Scenario 2: Network Partition

Steps:

  1. Start 3-node cluster
  2. Create network partition (2 vs 1 node)
  3. Verify majority partition continues
  4. Check minority partition becomes read-only
  5. Heal partition
  6. Verify automatic reconciliation

Expected Results:

  • Majority partition elects new leader
  • Minority partition rejects writes
  • Healing triggers state synchronization
  • No data inconsistencies

Scenario 3: Leader Failure

Steps:

  1. Identify current leader
  2. Kill leader node
  3. Verify new leader election
  4. Check subscription migration
  5. Validate continued operations

Expected Results:

  • New leader elected within timeout
  • Subscriptions migrate to new leader
  • Client operations resume
  • Worker redistribution occurs

Monitoring During Tests

Key Metrics:

  • Response times
  • Error rates
  • Memory usage
  • CPU utilization
  • Network connectivity
  • Disk I/O

Log Analysis:

# Monitor cluster events
docker logs -f ex-esdb-node1 | grep -E "(NodeMonitor|Cluster|Leader)"

# Check for errors
docker logs ex-esdb-node1 | grep -i error

# Monitor worker redistribution
docker logs ex-esdb-node1 | grep -i swarm

Conclusion

ExESDB provides comprehensive failure handling across all system levels, from individual process failures to cluster-wide outages.
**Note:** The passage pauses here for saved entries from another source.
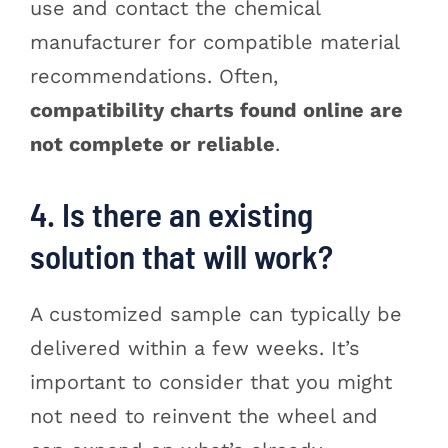
use and contact the chemical
manufacturer for compatible material
recommendations. Often,
compatibility charts found online are
not complete or reliable
.
4. Is there an existing
solution that will work?
A customized sample can typically be
delivered within a few weeks. It’s
important to consider that you might
not need to reinvent the wheel and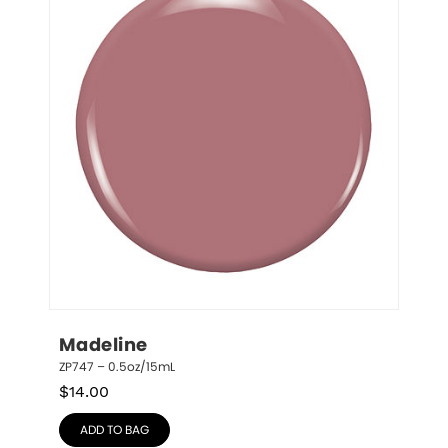
Madeline
ZP747 – 0.5oz/15mL
$
14.00
ADD TO BAG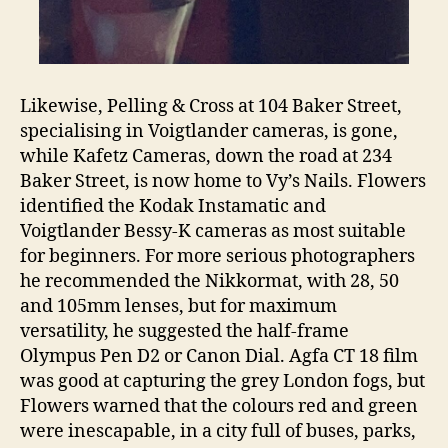
Likewise, Pelling & Cross at 104 Baker Street,
specialising in Voigtlander cameras, is gone,
while Kafetz Cameras, down the road at 234
Baker Street, is now home to Vy’s Nails. Flowers
identified the Kodak Instamatic and
Voigtlander Bessy-K cameras as most suitable
for beginners. For more serious photographers
he recommended the Nikkormat, with 28, 50
and 105mm lenses, but for maximum
versatility, he suggested the half-frame
Olympus Pen D2 or Canon Dial. Agfa CT 18 film
was good at capturing the grey London fogs, but
Flowers warned that the colours red and green
were inescapable, in a city full of buses, parks,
The system is designed with the BEAM's "let it crash" philosophy while ensuring data consistency and high availability through:

Key Strengths:

  • Fast Failure Detection: 6-second node failure detection vs 10-30 second consensus timeouts
  • Automatic Recovery: Self-healing mechanisms at every level
  • Data Consistency: ACID guarantees through Raft consensus
  • High Availability: No single points of failure
  • Graceful Degradation: System continues operating with reduced capacity

Operational Benefits:

  • Reduced Downtime: Automatic failover and recovery
  • Operational Simplicity: Minimal manual intervention required
  • Predictable Behavior: Well-defined failure modes and recovery procedures
  • Monitoring Integration: Comprehensive observability and alerting

Production Readiness:

  • Battle-tested BEAM supervision principles
  • Proven Raft consensus implementation (Ra)
  • Comprehensive testing scenarios
  • Clear operational procedures

This failure handling strategy ensures that ExESDB can operate reliably in production environments while maintaining the flexibility and resilience that makes BEAM-based systems ideal for distributed, fault-tolerant applications.